● **Problem description**:
Extract the text of every record below word for word, leaving the pictures out of your answer.

Data supplied START

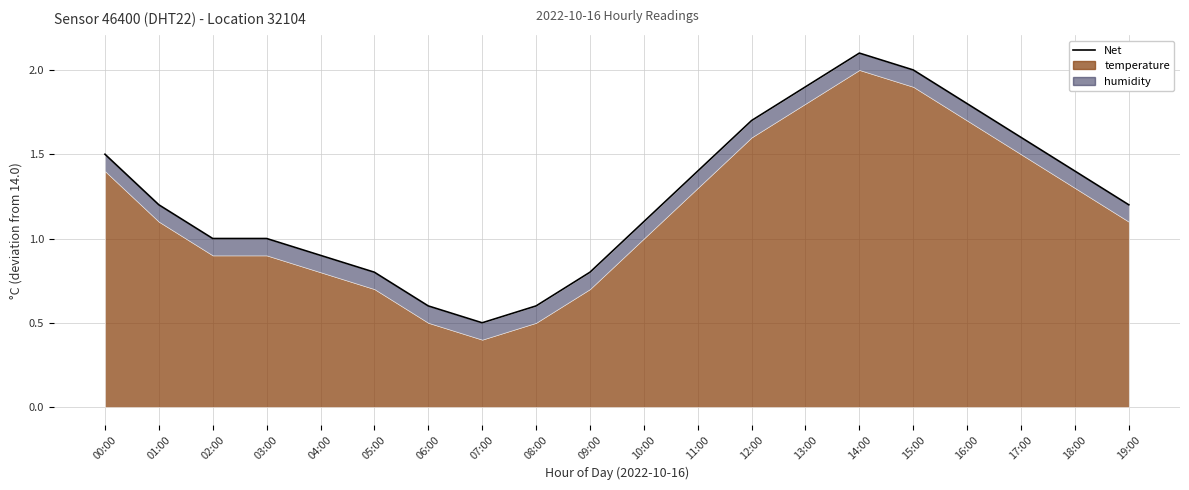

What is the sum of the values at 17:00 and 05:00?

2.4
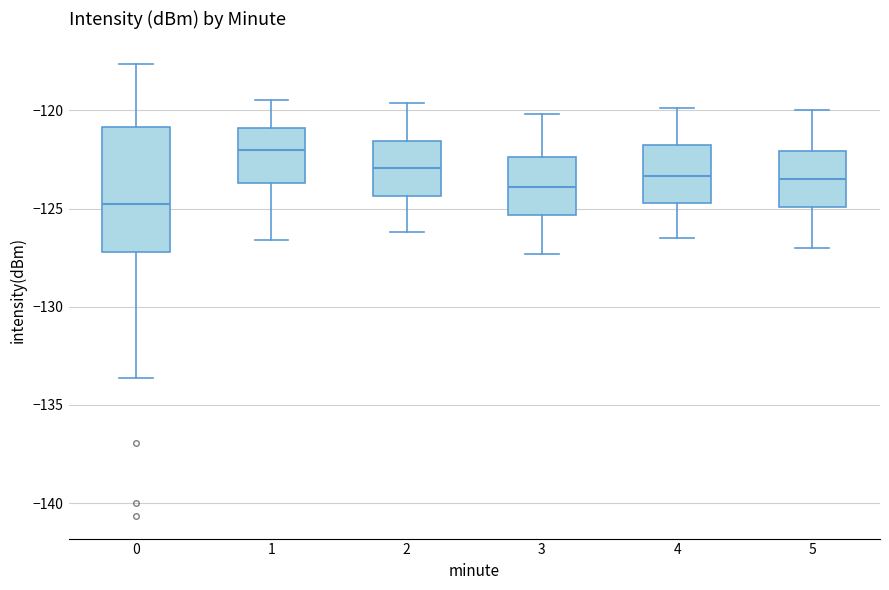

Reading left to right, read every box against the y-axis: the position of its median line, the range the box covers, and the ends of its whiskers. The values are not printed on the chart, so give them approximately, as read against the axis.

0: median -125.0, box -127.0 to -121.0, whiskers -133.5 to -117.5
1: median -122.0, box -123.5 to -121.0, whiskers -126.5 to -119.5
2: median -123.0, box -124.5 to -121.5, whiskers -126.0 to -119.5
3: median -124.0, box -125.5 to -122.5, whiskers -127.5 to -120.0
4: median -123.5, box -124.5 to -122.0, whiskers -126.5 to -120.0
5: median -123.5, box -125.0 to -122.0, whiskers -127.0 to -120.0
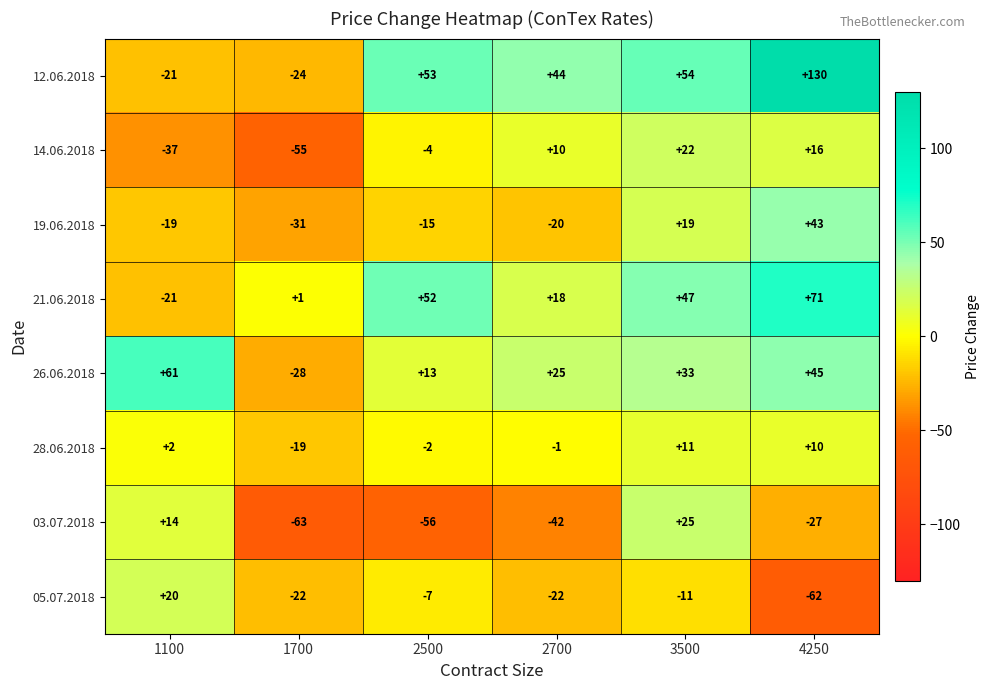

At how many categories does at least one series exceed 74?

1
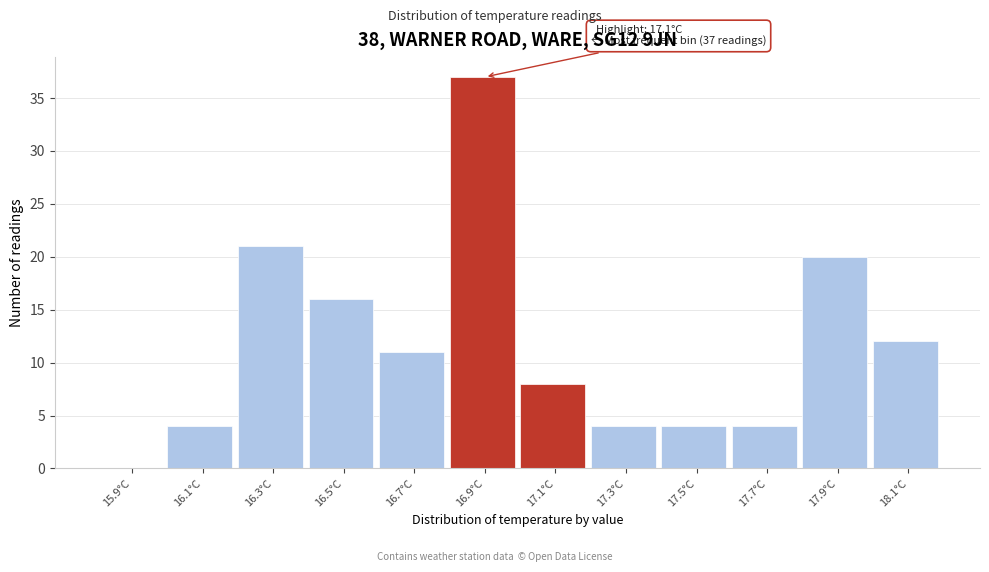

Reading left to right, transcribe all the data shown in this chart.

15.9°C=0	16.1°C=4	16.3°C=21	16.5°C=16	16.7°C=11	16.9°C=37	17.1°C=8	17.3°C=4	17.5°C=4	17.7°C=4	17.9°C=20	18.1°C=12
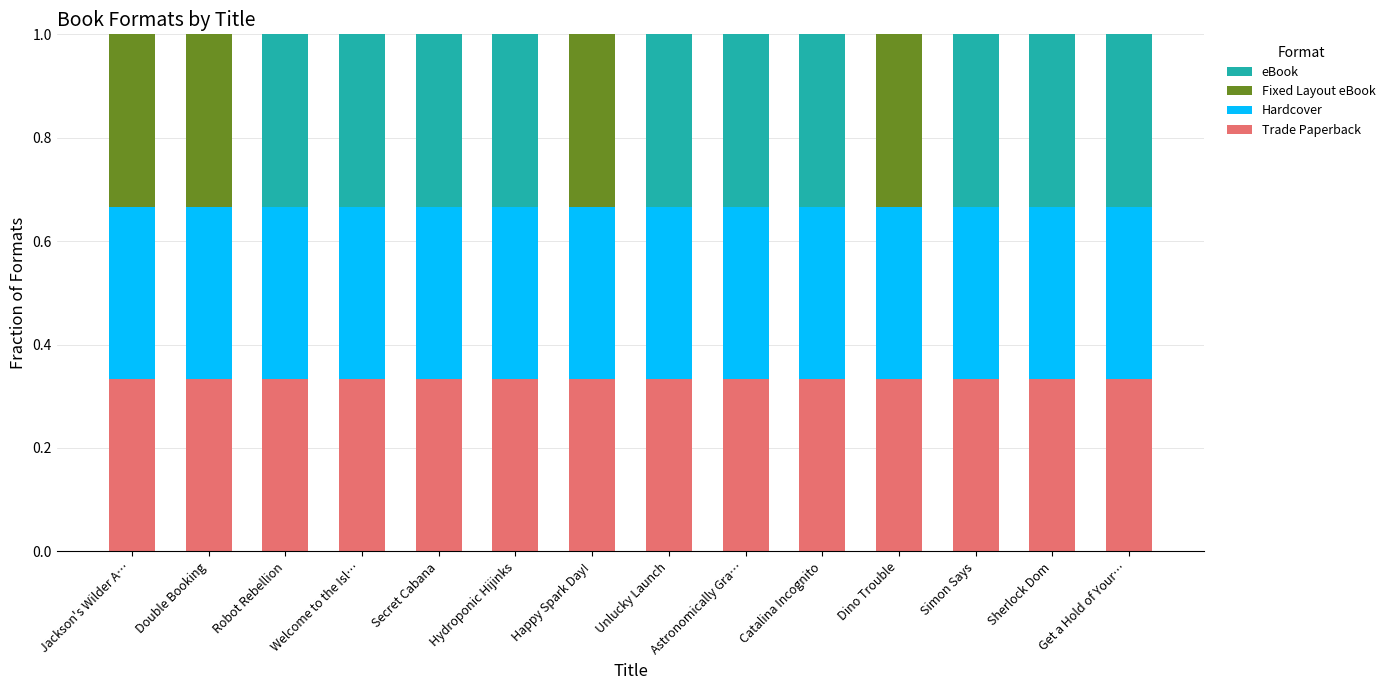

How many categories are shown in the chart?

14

Data supplied END

● **Exercise answer**:
What is the sum of the values at 17:00 and 05:00?

2.4

Reading left to right, read every box against the y-axis: the position of its median line, the range the box covers, and the ends of its whiskers. The values are not printed on the chart, so give them approximately, as read against the axis.

0: median -125.0, box -127.0 to -121.0, whiskers -133.5 to -117.5
1: median -122.0, box -123.5 to -121.0, whiskers -126.5 to -119.5
2: median -123.0, box -124.5 to -121.5, whiskers -126.0 to -119.5
3: median -124.0, box -125.5 to -122.5, whiskers -127.5 to -120.0
4: median -123.5, box -124.5 to -122.0, whiskers -126.5 to -120.0
5: median -123.5, box -125.0 to -122.0, whiskers -127.0 to -120.0

At how many categories does at least one series exceed 74?

1

Reading left to right, transcribe all the data shown in this chart.

15.9°C=0	16.1°C=4	16.3°C=21	16.5°C=16	16.7°C=11	16.9°C=37	17.1°C=8	17.3°C=4	17.5°C=4	17.7°C=4	17.9°C=20	18.1°C=12

How many categories are shown in the chart?

14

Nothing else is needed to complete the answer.